Combate ao narcoestado - Quanto custa a inércia de décadas, por Zé da Flauta*
03/11/2025 -
Contestando o artigo de Amauri Caminha
Caro Amauri, respeito profundamente tua leitura, lúcida e humana, sobre a tragédia que é o narcotráfico. Mas permita-me discordar: o erro maior não está na operação, mas na inércia histórica que a precedeu.
O Estado
O Estado brasileiro passou décadas fingindo não ver o crescimento de exércitos paralelos que controlam territórios, impõem regras e sequestram o direito à paz de comunidades inteiras. Quando o governo decide reagir, não é um gesto de virtude, é uma obrigação. O silêncio, neste caso, é a pior forma de cumplicidade. Esperar a pureza dos resultados numa guerra dessa natureza é como querer que uma cirurgia grave seja feita sem sangue.
Vírus
Você tem razão: líderes escapam, o sistema se recompõe, o tráfico se adapta. Mas o combate não é apenas tático, é simbólico e pedagógico. O Estado precisa demonstrar que ainda existe, que ainda tem o direito e o dever de ocupar o espaço público. Cada operação dessa não é apenas sobre tiros; é sobre mensagem.
O grito
É o grito de que o medo não pode ser política pública. E sim, haverá substituições no topo do crime, como também há recaídas no tratamento de uma doença. Mas ninguém abandona o tratamento só porque o vírus é teimoso.
Justiça seletiva
A crítica sobre os “dois pesos e duas medidas” é justa e necessária. O crime de colarinho branco, o tráfico financeiro, o dinheiro sujo que atravessa fintechs e bancos, precisam sim ser atingidos com o mesmo rigor. Mas isso não desqualifica a ação contra o narcotráfico armado, apenas amplia a lista dos que devem ser confrontados.
O erro
O erro seria achar que, por não punirmos os grandes, devamos poupar os pequenos. Justiça seletiva não se corrige com omissão. Se o Estado tem que agir em Faria Lima, que aja. Mas que não abandone o Alemão, o Jacarezinho, a Maré, onde a democracia também tem CEP.
Poder político armado
Não se trata de romantizar o uso da força, mas de compreender o preço de não usá-la. O tráfico, hoje, não é mais apenas um comércio ilegal, é um poder político armado que desafia o Estado de Direito.

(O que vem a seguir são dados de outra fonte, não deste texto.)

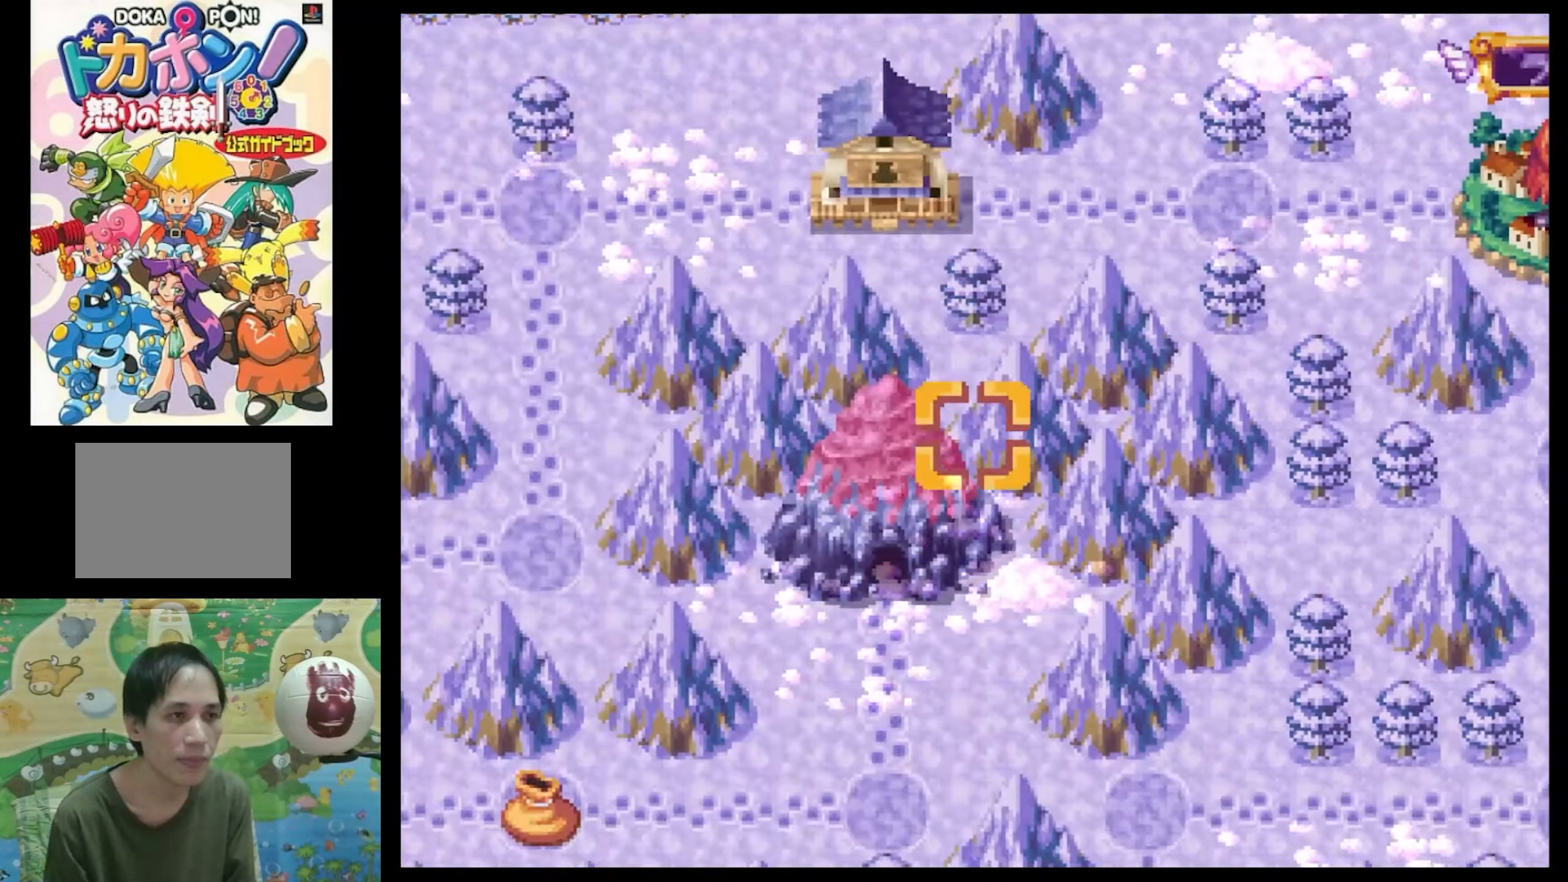
{"buttons": ["SQUARE", "DPAD_DOWN"], "events": []}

E diante de um poder que mata, recruta e domina, qualquer Estado digno precisa reagir. O verdadeiro tiro no pé seria continuar aceitando a morte de inocentes como rotina, fingindo que a omissão é humanidade. A paz não nasce do medo, nasce da coragem de enfrentar o que nos destrói, ainda que o caminho seja imperfeito, dolorido e cheio de contradições.
Até a próxima!
*Zé da Flauta é músico, compositor, filósofo e escritor.